Я встала, оделась, умылась и как можно аккуратнее заплела косички. Внешний вид - это важно. Надо показать им, что я кое-чему научилась в женской академии мисс Бодикот, что я уже не та простушка-сестра, которую они отослали прочь в сентябре.
Утонченность - вот что мне требовалось.
Может, заткнуть цветок за ухо? Я отказалась от этой идеи, как только она пришла мне в голову. Цветы не помогут, отец в больнице, и будет казаться, что я этому радуюсь. Кроме того, на дворе декабрь - цветы давно завяли. В вестибюле я видела хилую пуансеттию, но вряд ли ее кроваво-красный цвет будет гармонировать с серьезностью ситуации.
Я просто войду, сяду за стол и закурю сигарету. Это точно будет символизировать новообретенную зрелость. Проблема лишь в том, что я не курю. Плохая привычка. И что хуже всего, у меня нет сигарет.
Я медленно спустилась по восточной лестнице, расправив плечи и задрав подбородок с таким видом, словно у меня на голове лежит невидимая Библия. Старое правило: равновесие и благопристойность.

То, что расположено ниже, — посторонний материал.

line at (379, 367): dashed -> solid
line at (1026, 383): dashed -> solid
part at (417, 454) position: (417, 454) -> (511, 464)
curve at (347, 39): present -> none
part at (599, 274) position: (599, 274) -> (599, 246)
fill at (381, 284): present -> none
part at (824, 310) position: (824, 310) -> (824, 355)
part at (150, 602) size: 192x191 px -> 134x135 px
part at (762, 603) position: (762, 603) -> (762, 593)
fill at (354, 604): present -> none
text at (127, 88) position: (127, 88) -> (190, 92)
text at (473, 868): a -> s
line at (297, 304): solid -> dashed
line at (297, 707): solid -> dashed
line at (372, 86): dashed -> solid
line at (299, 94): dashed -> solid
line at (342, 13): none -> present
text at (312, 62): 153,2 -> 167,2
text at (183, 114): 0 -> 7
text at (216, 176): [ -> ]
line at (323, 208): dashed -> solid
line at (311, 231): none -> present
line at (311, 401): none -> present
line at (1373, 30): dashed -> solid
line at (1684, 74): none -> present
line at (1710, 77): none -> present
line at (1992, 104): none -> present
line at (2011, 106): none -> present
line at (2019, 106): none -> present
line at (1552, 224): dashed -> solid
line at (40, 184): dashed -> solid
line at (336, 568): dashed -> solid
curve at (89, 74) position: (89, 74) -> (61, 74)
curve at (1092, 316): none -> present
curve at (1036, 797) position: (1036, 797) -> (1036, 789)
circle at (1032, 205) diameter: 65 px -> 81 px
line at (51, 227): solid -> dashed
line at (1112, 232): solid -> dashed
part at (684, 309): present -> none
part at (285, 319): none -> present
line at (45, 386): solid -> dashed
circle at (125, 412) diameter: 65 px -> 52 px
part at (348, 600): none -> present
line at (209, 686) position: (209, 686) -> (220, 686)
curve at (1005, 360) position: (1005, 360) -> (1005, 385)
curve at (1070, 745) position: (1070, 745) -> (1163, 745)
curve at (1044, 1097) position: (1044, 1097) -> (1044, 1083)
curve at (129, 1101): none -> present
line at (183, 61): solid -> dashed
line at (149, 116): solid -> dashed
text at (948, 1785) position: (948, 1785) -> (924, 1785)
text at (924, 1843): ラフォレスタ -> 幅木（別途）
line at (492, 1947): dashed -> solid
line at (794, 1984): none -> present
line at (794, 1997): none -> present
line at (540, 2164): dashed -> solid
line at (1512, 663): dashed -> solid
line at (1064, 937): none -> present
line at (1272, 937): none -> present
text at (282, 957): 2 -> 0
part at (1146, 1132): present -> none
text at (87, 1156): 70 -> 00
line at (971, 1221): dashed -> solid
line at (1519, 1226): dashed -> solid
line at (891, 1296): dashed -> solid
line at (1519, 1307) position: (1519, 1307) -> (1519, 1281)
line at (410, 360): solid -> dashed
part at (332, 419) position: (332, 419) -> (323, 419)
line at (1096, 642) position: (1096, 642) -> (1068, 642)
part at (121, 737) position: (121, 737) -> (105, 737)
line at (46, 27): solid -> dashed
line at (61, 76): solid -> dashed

Фели вечно об этом твердит, и я кое-чему научилась, перед тем как отплыть в Канаду, прочитав старый выпуск "Спутника леди", лежавшего в приемной дантиста.
Равновесие помогает вам сохранять достойный внешний вид.
Благопристойность означает, что надо держать язык за зубами.
Не стоило утруждаться: никого не было видно. Несколько секунд я в одиночестве стояла посреди вестибюля, который казался особенно пустым и огромным. Пустошь - вот подходящее слово. Заброшенная пустошь. Ощущался непривычный холод.
Обычно в это время года здесь стоит рождественская елка: не такая большая, как в гостиной, но тем не менее радующая взгляд посетителей. Висят бумажные гирлянды, венки из листьев падуба и омелы, теплый воздух пахнет розмарином, апельсинами и гвоздикой.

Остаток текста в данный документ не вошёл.